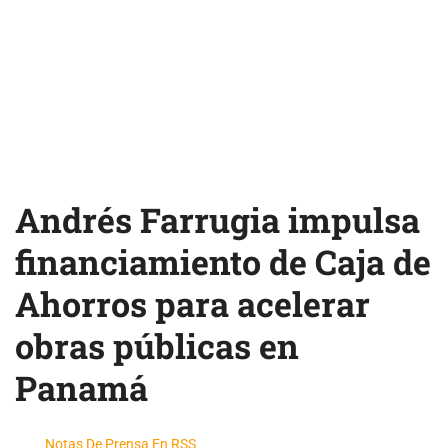
Andrés Farrugia impulsa
financiamiento de Caja de
Ahorros para acelerar
obras públicas en
Panamá
Notas De Prensa En RSS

+--

→ Your goal
Output every record verbatim, skipping images.

→ Answer section
Andrés Farrugia impulsa
financiamiento de Caja de
Ahorros para acelerar
obras públicas en
Panamá
Notas De Prensa En RSS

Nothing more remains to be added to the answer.